I want this “theory of monstrosity” (Bacon in Skeggs Citation2019, 31) to illuminate how each subject may become someone who is horrifying, who can be debilitated and killed with impunity, who must die due to the thoughtlessness and brutality that they have faced and insist that they are responsible for or someone who must be defended and exonerated. I hope that it can reflect how we are deeply implicated in the biocolonisation or invention of different biological populations and the production of different subjects that are closer to and further from notions of the imperfect, undesirable, abnormal, disposable and subhuman.

Disclosure statement

No potential conflict of interest was reported by the author(s).

Correction Statement

This article has been corrected with minor changes.

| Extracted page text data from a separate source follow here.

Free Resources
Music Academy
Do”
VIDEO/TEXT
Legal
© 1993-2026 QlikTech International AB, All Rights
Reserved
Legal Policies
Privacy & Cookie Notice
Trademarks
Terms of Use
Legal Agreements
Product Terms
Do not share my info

These changes do not impact the academic content of the article.

Notes

1 Internationalist academic cultures which normalise nationalist formations of bourgeois respectability illuminate similar connections and disconnections between nationalist and internationalist communities and philosophies (Mosse Citation1985). Nationalist and antinationalist ideologies furthermore circulate through cultures such as conscious hip-hop. These political philosophies share some discursive elements and are articulated through similar cultural forms yet they are distinct and opposed.